------ Data to use ------
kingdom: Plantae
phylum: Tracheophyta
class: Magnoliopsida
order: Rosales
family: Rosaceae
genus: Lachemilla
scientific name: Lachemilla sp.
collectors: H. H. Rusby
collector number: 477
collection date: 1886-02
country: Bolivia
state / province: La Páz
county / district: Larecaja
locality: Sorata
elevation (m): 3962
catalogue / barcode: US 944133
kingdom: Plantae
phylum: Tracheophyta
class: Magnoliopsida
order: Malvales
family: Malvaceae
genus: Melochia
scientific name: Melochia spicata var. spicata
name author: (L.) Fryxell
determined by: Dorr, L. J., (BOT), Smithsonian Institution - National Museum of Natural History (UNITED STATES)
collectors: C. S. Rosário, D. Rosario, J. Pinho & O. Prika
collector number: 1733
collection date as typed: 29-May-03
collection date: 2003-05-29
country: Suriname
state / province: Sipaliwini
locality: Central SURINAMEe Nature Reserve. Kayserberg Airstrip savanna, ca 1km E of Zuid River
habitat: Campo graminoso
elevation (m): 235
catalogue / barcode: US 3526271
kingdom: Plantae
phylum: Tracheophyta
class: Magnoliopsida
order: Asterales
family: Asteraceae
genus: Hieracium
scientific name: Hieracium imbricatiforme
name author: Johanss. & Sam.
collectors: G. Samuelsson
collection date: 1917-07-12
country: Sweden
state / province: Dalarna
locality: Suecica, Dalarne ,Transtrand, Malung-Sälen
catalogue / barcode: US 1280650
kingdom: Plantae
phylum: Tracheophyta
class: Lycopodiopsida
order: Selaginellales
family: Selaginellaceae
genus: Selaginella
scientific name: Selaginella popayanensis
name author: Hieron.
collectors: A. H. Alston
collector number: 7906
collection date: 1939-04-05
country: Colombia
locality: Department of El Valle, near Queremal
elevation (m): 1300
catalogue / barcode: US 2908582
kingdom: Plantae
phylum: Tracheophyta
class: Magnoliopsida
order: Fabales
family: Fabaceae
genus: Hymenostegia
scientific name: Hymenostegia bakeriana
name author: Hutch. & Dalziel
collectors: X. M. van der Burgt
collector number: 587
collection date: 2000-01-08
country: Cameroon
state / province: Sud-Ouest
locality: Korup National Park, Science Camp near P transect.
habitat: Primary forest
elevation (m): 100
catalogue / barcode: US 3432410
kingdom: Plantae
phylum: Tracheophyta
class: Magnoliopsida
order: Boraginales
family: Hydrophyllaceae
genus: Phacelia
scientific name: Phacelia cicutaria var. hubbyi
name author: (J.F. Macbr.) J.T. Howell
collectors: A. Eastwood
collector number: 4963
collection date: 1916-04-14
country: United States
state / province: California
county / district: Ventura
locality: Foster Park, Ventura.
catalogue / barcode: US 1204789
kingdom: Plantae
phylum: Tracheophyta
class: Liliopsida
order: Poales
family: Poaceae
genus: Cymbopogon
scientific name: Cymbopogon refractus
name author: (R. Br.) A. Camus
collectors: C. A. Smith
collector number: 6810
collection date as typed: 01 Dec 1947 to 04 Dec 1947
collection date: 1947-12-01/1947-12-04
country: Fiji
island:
------
### Written exercise
Render all the rows above as a single numbered list, omitting any blank lines.

### Answer to this exercise
1. kingdom: Plantae
2. phylum: Tracheophyta
3. class: Magnoliopsida
4. order: Rosales
5. family: Rosaceae
6. genus: Lachemilla
7. scientific name: Lachemilla sp.
8. collectors: H. H. Rusby
9. collector number: 477
10. collection date: 1886-02
11. country: Bolivia
12. state / province: La Páz
13. county / district: Larecaja
14. locality: Sorata
15. elevation (m): 3962
16. catalogue / barcode: US 944133
17. kingdom: Plantae
18. phylum: Tracheophyta
19. class: Magnoliopsida
20. order: Malvales
21. family: Malvaceae
22. genus: Melochia
23. scientific name: Melochia spicata var. spicata
24. name author: (L.) Fryxell
25. determined by: Dorr, L. J., (BOT), Smithsonian Institution - National Museum of Natural History (UNITED STATES)
26. collectors: C. S. Rosário, D. Rosario, J. Pinho & O. Prika
27. collector number: 1733
28. collection date as typed: 29-May-03
29. collection date: 2003-05-29
30. country: Suriname
31. state / province: Sipaliwini
32. locality: Central SURINAMEe Nature Reserve. Kayserberg Airstrip savanna, ca 1km E of Zuid River
33. habitat: Campo graminoso
34. elevation (m): 235
35. catalogue / barcode: US 3526271
36. kingdom: Plantae
37. phylum: Tracheophyta
38. class: Magnoliopsida
39. order: Asterales
40. family: Asteraceae
41. genus: Hieracium
42. scientific name: Hieracium imbricatiforme
43. name author: Johanss. & Sam.
44. collectors: G. Samuelsson
45. collection date: 1917-07-12
46. country: Sweden
47. state / province: Dalarna
48. locality: Suecica, Dalarne ,Transtrand, Malung-Sälen
49. catalogue / barcode: US 1280650
50. kingdom: Plantae
51. phylum: Tracheophyta
52. class: Lycopodiopsida
53. order: Selaginellales
54. family: Selaginellaceae
55. genus: Selaginella
56. scientific name: Selaginella popayanensis
57. name author: Hieron.
58. collectors: A. H. Alston
59. collector number: 7906
60. collection date: 1939-04-05
61. country: Colombia
62. locality: Department of El Valle, near Queremal
63. elevation (m): 1300
64. catalogue / barcode: US 2908582
65. kingdom: Plantae
66. phylum: Tracheophyta
67. class: Magnoliopsida
68. order: Fabales
69. family: Fabaceae
70. genus: Hymenostegia
71. scientific name: Hymenostegia bakeriana
72. name author: Hutch. & Dalziel
73. collectors: X. M. van der Burgt
74. collector number: 587
75. collection date: 2000-01-08
76. country: Cameroon
77. state / province: Sud-Ouest
78. locality: Korup National Park, Science Camp near P transect.
79. habitat: Primary forest
80. elevation (m): 100
81. catalogue / barcode: US 3432410
82. kingdom: Plantae
83. phylum: Tracheophyta
84. class: Magnoliopsida
85. order: Boraginales
86. family: Hydrophyllaceae
87. genus: Phacelia
88. scientific name: Phacelia cicutaria var. hubbyi
89. name author: (J.F. Macbr.) J.T. Howell
90. collectors: A. Eastwood
91. collector number: 4963
92. collection date: 1916-04-14
93. country: United States
94. state / province: California
95. county / district: Ventura
96. locality: Foster Park, Ventura.
97. catalogue / barcode: US 1204789
98. kingdom: Plantae
99. phylum: Tracheophyta
100. class: Liliopsida
101. order: Poales
102. family: Poaceae
103. genus: Cymbopogon
104. scientific name: Cymbopogon refractus
105. name author: (R. Br.) A. Camus
106. collectors: C. A. Smith
107. collector number: 6810
108. collection date as typed: 01 Dec 1947 to 04 Dec 1947
109. collection date: 1947-12-01/1947-12-04
110. country: Fiji
111. island:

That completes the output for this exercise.